Thus, Tellado rejected “lessons” from a Government that has “relied” on Bildu, “the heirs of a terrorist group,” because he considers it “an insult to intelligence.”
The PP condemns violence against Quiles and “in the case” he suffered it, against Gómez
Along the same lines, the spokesperson for the Popular Group in Congress, Ester Muñoz, has stated that she condemns “any kind of violence and harassment” and has highlighted that, in the case of the episode involving Vito Quiles and the wife of the Prime Minister, Begoña Gómez, “it seems that the one receiving violence” is him. “But in the case it was the other way around, also, of course,” she emphasized. This is how she spoke when asked in the corridors of Congress about the events that took place on Wednesday.
The popular leader also added that she understands “that there are journalists who want to ask questions” because, in her opinion, Sánchez’s wife “stopped being a private person the day she used Moncloa for her business” and “is being investigated and is prosecuted for four crimes.”
The PSOE warns that Quiles “is not a journalist, he is a subsidized fanatic,” and describes his actions as “harassment, persecution, and intimidation”

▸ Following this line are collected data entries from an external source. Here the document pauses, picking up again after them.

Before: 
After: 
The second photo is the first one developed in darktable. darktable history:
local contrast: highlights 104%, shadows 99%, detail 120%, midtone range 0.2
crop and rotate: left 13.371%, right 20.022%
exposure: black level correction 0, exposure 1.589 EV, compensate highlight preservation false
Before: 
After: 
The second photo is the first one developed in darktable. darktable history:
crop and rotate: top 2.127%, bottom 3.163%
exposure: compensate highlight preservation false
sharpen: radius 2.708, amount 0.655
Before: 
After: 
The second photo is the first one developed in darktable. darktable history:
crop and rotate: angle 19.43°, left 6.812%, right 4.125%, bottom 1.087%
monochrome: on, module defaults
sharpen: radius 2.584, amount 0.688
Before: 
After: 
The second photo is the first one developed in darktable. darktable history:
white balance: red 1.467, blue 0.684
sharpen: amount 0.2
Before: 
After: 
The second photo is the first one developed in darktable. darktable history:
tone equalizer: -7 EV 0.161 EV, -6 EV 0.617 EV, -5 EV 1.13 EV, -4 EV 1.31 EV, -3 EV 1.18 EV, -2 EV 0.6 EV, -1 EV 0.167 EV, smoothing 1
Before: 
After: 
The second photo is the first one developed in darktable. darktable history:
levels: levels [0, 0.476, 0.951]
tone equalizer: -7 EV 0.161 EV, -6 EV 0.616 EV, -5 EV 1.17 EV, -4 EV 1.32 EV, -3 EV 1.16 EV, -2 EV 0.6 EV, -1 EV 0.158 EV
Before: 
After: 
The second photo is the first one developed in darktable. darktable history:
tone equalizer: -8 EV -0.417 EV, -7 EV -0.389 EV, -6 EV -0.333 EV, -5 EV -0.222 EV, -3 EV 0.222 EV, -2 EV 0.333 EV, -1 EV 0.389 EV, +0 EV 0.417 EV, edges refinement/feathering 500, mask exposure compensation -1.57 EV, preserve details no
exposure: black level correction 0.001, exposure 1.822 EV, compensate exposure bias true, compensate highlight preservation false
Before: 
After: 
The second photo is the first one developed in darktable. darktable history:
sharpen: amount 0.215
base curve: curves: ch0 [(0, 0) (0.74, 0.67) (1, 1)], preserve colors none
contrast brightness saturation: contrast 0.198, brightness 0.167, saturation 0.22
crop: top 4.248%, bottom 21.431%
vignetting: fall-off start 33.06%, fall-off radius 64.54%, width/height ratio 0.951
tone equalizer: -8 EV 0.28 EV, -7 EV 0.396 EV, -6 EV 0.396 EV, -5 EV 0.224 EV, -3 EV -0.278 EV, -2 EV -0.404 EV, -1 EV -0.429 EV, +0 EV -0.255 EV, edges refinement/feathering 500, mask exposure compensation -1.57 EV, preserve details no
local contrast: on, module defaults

The PSOE spokesperson, Montse Mínguez, has instead described Vito Quiles’s actions as “harassment, persecution, and intimidation” of Begoña Gómez. “This is not journalism, this is agitation,” she warned, framing it within the “spiral of hatred, insult, and confrontation” that, in her view, the Popular Party and the far-right Vox encourage.
Mínguez insisted, on TVE, that Vito Quiles – who, however, has accreditation as a reporter to enter the Congress of Deputies – “is not a journalist, he is a subsidized fanatic, who acts as a warm-up act for the Popular Party.” “This must be condemned and this must end,” she demanded. And she accused the PP and Vox of “having been whitewashing this type of ultra agitators for many years.” “This is not journalism, this is not freedom of expression. This is harassment and intimidation,” she stressed.
“This is intolerable, this is outrageous and this cannot be allowed. Enough already,” Mínguez concluded.